Originally posted by: zervun
There isn't that much of a point in throwing 1000baseT's in a home system, 10/100 cards do just fine.
That's a good point. In most usage scenarios, the raw network throughput is not the bottleneck. For example, if you're doing a disk-to-disk data transfer, then the disk transfer rate is likely to be your bottleneck, unless you're striping across many many high-end SCSI disks. Even for memory-to-memory data transfer, the actual throughput you get still depends on things like how multi-threaded your application is, whether you're using TCP or UDP, etc.
Also, if you're serious in getting high throughputs, I think it's pretty important to use a wider PCI bus than a 33MHz 32-bit bus, which can only afford slightly more than 1 gigabit/second throughput. Considering this bus is shared among your PCI, EIDE, USB devices, and in most cases, by the north bridge as well, it's hard for your gigabit ethernet card to be able to achieve anything close to the advertised gigabit/second throughput. Upgrading to 66 MHz or 64 bit or both will give you a much wider PCI bus to play with.

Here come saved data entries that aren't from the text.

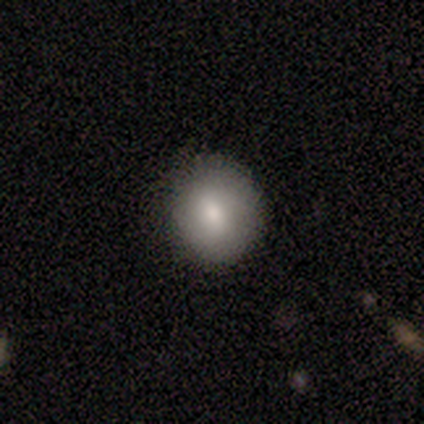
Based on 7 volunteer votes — smooth 86%, star or artifact 14%, featured or disk 0%. Down the decision tree: how rounded — round (67%); merging — none (100%).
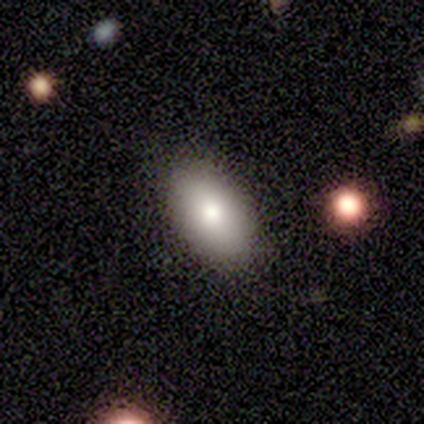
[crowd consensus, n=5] Smooth or featured: smooth — 100%
How rounded: in between — 100%
Merging: none — 100%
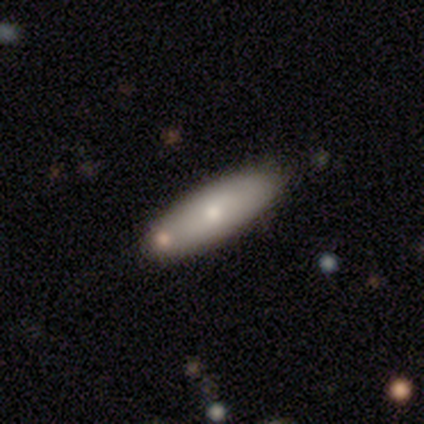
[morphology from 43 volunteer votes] A smooth galaxy with no disk features (70%) that is in between round and cigar-shaped (50%).

Vote fractions:
- Smooth or featured? smooth: 70% / featured or disk: 23% / star or artifact: 7%
- How rounded? in between: 50% / cigar-shaped: 47% / round: 3%
- Merging? none: 80% / minor disturbance: 10% / merger: 8% / major disturbance: 2%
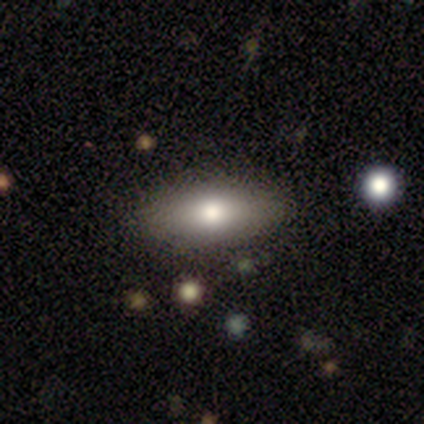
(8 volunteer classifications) Smooth or featured: smooth — 88% (featured or disk — 12%)
How rounded: in between — 86% (cigar-shaped — 14%)
Merging: none — 100%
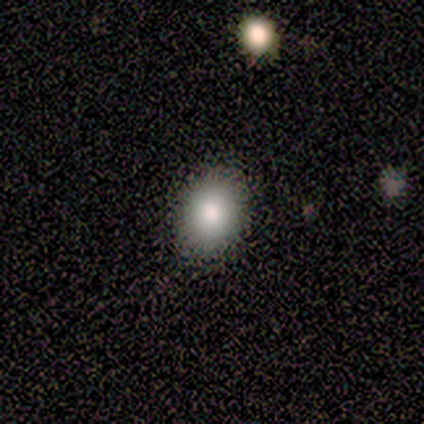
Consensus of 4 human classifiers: This is likely a smooth galaxy (75%). How rounded: clearly round (100%). Merging: clearly none (100%).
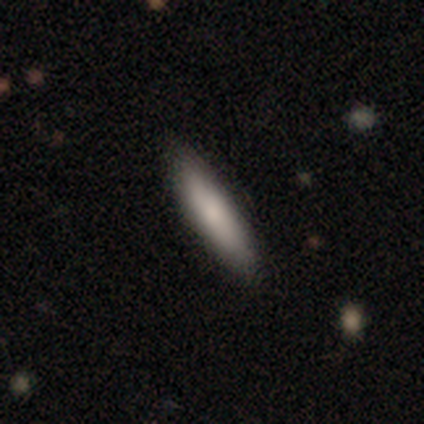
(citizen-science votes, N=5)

Edit: Stefan2000, I looked up the card (Intel PRO/1000 MT Desktop adapter) at
Intel's website and it supports both 33MHz and 66MHz, but only 32-bit, not 64-bit. Its sibling the Intel PRO/1000 MT Server adapter supports all of the above plus 64-bit as well. Another thing I noticed is that it has drivers for all the favorite Unix variants including Linux 2.4.x and FreeBSD which is good.